* Data for this task:

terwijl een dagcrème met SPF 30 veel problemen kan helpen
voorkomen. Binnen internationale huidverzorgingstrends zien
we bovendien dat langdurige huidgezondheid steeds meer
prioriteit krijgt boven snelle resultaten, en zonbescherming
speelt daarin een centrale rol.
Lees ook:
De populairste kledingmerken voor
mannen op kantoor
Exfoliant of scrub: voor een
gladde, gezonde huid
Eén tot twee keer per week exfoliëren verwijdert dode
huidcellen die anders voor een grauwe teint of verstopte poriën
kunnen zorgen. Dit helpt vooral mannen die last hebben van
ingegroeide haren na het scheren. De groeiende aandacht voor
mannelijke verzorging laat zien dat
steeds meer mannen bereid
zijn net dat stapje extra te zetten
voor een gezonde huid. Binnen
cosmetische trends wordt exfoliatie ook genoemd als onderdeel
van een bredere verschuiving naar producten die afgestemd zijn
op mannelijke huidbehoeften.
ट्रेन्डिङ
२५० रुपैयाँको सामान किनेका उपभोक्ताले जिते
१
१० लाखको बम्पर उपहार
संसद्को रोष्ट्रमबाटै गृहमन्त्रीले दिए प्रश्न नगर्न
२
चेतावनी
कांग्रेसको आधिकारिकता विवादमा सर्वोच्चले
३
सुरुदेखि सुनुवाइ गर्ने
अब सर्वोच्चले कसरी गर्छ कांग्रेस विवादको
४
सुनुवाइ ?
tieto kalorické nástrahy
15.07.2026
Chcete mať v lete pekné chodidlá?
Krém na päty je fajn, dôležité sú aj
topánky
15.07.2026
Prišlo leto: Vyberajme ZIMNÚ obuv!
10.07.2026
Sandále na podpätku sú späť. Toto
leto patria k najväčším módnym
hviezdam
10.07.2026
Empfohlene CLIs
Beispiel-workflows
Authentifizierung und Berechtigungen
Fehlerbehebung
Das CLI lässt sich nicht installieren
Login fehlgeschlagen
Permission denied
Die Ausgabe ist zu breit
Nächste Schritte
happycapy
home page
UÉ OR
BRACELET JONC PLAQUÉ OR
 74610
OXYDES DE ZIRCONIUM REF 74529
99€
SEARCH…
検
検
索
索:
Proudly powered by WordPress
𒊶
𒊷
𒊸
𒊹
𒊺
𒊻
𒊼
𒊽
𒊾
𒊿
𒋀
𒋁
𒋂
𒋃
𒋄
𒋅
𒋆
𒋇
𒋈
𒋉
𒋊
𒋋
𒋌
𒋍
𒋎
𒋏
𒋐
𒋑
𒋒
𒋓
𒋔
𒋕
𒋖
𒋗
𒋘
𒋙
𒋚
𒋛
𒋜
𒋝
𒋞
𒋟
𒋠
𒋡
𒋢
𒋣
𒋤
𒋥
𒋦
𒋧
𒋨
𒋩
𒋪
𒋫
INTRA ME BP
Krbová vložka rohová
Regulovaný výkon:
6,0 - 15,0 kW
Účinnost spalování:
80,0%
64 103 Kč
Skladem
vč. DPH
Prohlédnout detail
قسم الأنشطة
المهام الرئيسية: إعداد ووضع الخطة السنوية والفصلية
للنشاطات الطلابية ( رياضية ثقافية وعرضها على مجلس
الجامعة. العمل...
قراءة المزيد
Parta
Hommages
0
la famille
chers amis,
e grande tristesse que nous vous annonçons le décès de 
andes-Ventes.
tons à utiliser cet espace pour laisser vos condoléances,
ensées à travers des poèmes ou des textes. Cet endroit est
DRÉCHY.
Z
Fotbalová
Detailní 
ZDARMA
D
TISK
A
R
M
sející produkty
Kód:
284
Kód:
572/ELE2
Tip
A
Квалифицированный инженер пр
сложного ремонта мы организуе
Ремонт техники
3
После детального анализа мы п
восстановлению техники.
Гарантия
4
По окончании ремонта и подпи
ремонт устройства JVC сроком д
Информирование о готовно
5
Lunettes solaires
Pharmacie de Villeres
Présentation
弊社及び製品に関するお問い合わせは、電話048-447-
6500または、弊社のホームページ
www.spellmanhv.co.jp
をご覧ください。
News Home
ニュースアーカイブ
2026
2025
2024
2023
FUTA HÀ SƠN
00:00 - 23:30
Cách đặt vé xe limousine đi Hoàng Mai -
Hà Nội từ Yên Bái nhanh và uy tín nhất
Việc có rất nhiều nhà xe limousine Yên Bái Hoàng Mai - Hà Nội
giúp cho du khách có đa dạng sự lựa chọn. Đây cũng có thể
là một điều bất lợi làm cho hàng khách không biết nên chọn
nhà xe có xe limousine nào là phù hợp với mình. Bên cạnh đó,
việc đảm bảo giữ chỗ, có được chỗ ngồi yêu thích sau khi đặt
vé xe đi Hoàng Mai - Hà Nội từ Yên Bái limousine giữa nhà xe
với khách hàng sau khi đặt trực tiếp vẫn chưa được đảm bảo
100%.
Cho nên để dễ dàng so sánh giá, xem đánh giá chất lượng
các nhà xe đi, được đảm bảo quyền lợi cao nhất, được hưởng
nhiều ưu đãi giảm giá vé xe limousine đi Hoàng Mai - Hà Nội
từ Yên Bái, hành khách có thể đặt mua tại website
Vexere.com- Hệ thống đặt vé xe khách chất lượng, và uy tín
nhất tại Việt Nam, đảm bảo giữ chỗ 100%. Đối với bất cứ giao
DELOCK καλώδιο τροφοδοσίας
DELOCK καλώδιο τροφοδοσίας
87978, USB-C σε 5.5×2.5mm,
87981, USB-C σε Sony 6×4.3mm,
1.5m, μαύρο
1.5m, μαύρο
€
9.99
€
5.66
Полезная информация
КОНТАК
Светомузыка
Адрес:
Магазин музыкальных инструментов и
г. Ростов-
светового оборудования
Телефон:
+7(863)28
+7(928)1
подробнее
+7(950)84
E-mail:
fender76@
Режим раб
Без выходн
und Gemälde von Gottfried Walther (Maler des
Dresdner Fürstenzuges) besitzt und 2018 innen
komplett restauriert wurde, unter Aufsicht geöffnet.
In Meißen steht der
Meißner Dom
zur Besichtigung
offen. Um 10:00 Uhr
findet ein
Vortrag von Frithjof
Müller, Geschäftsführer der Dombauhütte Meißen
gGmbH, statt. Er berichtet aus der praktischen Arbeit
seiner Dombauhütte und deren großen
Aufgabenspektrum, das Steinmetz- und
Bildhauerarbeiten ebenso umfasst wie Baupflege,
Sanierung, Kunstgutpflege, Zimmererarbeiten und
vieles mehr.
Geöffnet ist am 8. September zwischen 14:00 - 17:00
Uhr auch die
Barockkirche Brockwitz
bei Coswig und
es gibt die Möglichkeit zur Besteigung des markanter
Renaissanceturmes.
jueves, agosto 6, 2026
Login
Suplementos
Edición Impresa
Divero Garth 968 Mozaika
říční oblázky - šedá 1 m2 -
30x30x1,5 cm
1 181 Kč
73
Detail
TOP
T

* Job:
Only the number is wanted: how many lines of these entries contain the string "zien"?

* Problem solution:
2